Division of Cancer and Stem Cells, School of Medicine, The University of Nottingham, Nottingham, UK.
Department of Histology and Cell Biology, Faculty of Medicine, Suez Canal University, Ismailia, Egypt.
Histopathology. 2023 Sep;83(3):376-393. doi: 10.1111/his.14939. Epub 2023 May 26.
Encapsulated papillary carcinoma (EPC) is surrounded by a thick fibrous capsule-like structure, which is interpreted as a thickened basement membrane (BM). This study aimed to describe the geometric characteristics of the EPC capsule and to refine whether it is an expansion of the BM or a stromal reactive process.
In all, 100 cases were divided into four groups: EPC, ductal carcinoma in situ (DCIS), normal breast tissue and invasive tumours, with an additional encapsulated papillary thyroid carcinoma (EPTC) control group. Representative slides from each case were stained with picrosirius red (PSR) stain and examined using polarised microscopy. Images were analysed using ImageJ, CT-FIRE, and Curve align image analysis programmes.
Compared to the normal and DCIS BM, the EPC group showed a significant increase of collagen fibre width, straightness, and density, and a decrease of fibre length. The EPC capsule showed less alignment of fibres with a more perpendicular arrangement, and it was enriched with disorganised collagen type I (stromal collagen) fibres. Compared to other groups, the EPC capsule showed significant variation in the thickness, evenness, distribution of collagen fibres, and significant intracapsular heterogeneity. Compared to BM-like material in the invasive group, the EPC capsule showed a higher density of collagen fibres with longer, straighter, and more aligned fibres, but there was no difference in the distribution of both collagen types I and III. Conversely, compared to EPTC, there were no differences between both EPC and EPTC capsules except that the fibres in the EPC capsule were straighter.

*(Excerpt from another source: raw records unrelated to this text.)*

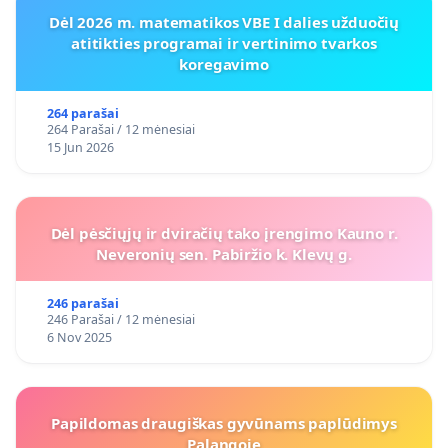
Dėl 2026 m. matematikos VBE I dalies užduočių
atitikties programai ir vertinimo tvarkos
koregavimo
264 parašai
264 Parašai / 12 mėnesiai
15 Jun 2026
Dėl pėsčiųjų ir dviračių tako įrengimo Kauno r.
Neveronių sen. Pabiržio k. Klevų g.
246 parašai
246 Parašai / 12 mėnesiai
6 Nov 2025
Papildomas draugiškas gyvūnams paplūdimys
Palangoje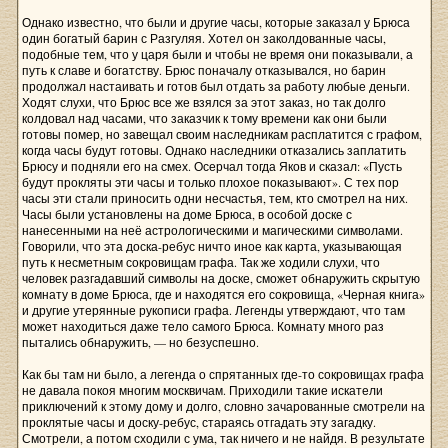
Однако известно, что были и другие часы, которые заказал у Брюса
один богатый барин с Разгуляя. Хотел он заколдованные часы,
подобные тем, что у царя были и чтобы не время они показывали, а
путь к славе и богатству. Брюс поначалу отказывался, но барин
продолжал настаивать и готов был отдать за работу любые деньги.
Ходят слухи, что Брюс все же взялся за этот заказ, но так долго
колдовал над часами, что заказчик к тому времени как они были
готовы помер, но завещал своим наследникам расплатится с графом,
когда часы будут готовы. Однако наследники отказались заплатить
Брюсу и подняли его на смех. Осерчал тогда Яков и сказал: «Пусть
будут прокляты эти часы и только плохое показывают». С тех пор
часы эти стали приносить одни несчастья, тем, кто смотрел на них.
Часы были установлены на доме Брюса, в особой доске с
нанесенными на неё астрологическими и магическими символами.
Говорили, что эта доска-ребус ничто иное как карта, указывающая
путь к несметным сокровищам графа. Так же ходили слухи, что
человек разгадавший символы на доске, сможет обнаружить скрытую
комнату в доме Брюса, где и находятся его сокровища, «Черная книга»
и другие утерянные рукописи графа. Легенды утверждают, что там
может находиться даже тело самого Брюса. Комнату много раз
пытались обнаружить, — но безуспешно.
Как бы там ни было, а легенда о спрятанных где-то сокровищах графа
не давала покоя многим москвичам. Приходили такие искатели
приключений к этому дому и долго, словно зачарованные смотрели на
проклятые часы и доску-ребус, стараясь отгадать эту загадку.
Смотрели, а потом сходили с ума, так ничего и не найдя. В результате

Although differences between normal ducts and lobules and DCIS BM collagen fibre density, straightness, orientation, and alignment were detected, both were significantly different from EPC capsule.
This study provided evidence that the EPC capsule is a reactive process rather than a thickened native BM characteristic of normal and in situ lesions, which provides further evidence that EPC is an indolent invasive carcinoma based on capsule characteristics.

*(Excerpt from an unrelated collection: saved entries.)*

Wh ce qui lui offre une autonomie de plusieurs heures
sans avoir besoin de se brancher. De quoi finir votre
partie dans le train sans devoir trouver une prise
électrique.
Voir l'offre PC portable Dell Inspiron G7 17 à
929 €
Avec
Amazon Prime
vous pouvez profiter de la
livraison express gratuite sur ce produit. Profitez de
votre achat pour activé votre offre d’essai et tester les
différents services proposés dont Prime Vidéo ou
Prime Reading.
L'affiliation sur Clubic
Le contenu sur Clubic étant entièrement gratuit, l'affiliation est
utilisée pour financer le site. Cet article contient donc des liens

包裹性乳头状癌(EPC)被一层厚的纤维囊样结构所包围,这被解释为增厚的基底膜(BM)。本研究旨在描述 EPC 囊的几何特征,并进一步确定其是 BM 的扩张还是间质反应性过程。
总共将 100 例病例分为四组:EPC、导管原位癌(DCIS)、正常乳腺组织和浸润性肿瘤,另设包裹性甲状腺乳头状癌(EPTC)对照组。从每个病例中选取有代表性的切片进行皮尔斯红(PSR)染色,并用偏光显微镜检查。使用 ImageJ、CT-FIRE 和 Curve align 图像分析程序对图像进行分析。
与正常和 DCIS BM 相比,EPC 组的胶原纤维宽度、直线度和密度显著增加,纤维长度显著降低。EPC 囊的纤维排列方向更不规则,更垂直,富含紊乱的 I 型胶原(间质胶原)纤维。与其他组相比,EPC 囊的厚度、均匀性、胶原纤维分布以及明显的囊内异质性均有显著差异。与侵袭性组的 BM 样物质相比,EPC 囊的胶原纤维密度更高,纤维更长、更直、更整齐,但 I 型和 III 型胶原的分布无差异。相反,与 EPTC 相比,EPC 和 EPTC 囊之间除了 EPC 囊的纤维更直之外,没有其他区别。尽管在正常导管和小叶与 DCIS BM 之间检测到胶原纤维密度、直线度、取向和排列的差异,但与 EPC 囊相比,差异均有统计学意义。
本研究提供了证据表明,EPC 囊是一种反应性过程,而不是正常和原位病变中增厚的固有 BM 特征,这进一步证明了 EPC 基于囊特征是一种惰性浸润性癌。